------ Supplied material
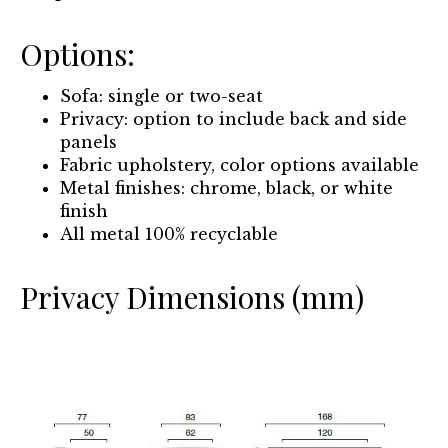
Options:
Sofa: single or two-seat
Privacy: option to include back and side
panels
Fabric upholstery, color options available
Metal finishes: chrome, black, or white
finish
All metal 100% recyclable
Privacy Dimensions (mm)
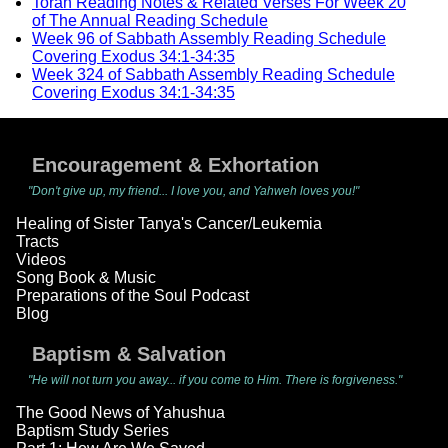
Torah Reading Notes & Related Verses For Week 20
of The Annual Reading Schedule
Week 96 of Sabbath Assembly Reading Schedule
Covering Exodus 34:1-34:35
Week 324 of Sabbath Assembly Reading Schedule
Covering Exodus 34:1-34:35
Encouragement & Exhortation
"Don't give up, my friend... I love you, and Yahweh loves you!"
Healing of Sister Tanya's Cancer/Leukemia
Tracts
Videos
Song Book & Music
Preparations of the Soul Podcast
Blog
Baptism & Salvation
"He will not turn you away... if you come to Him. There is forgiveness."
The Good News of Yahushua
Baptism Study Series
------------
Task objective = Please write out the rows above again, replacing each "Covering" with "Spanning" and changing nothing else. Leave out the pictures.

Task solution =
Options:
Sofa: single or two-seat
Privacy: option to include back and side
panels
Fabric upholstery, color options available
Metal finishes: chrome, black, or white
finish
All metal 100% recyclable
Privacy Dimensions (mm)
Torah Reading Notes & Related Verses For Week 20
of The Annual Reading Schedule
Week 96 of Sabbath Assembly Reading Schedule
Spanning Exodus 34:1-34:35
Week 324 of Sabbath Assembly Reading Schedule
Spanning Exodus 34:1-34:35
Encouragement & Exhortation
"Don't give up, my friend... I love you, and Yahweh loves you!"
Healing of Sister Tanya's Cancer/Leukemia
Tracts
Videos
Song Book & Music
Preparations of the Soul Podcast
Blog
Baptism & Salvation
"He will not turn you away... if you come to Him. There is forgiveness."
The Good News of Yahushua
Baptism Study Series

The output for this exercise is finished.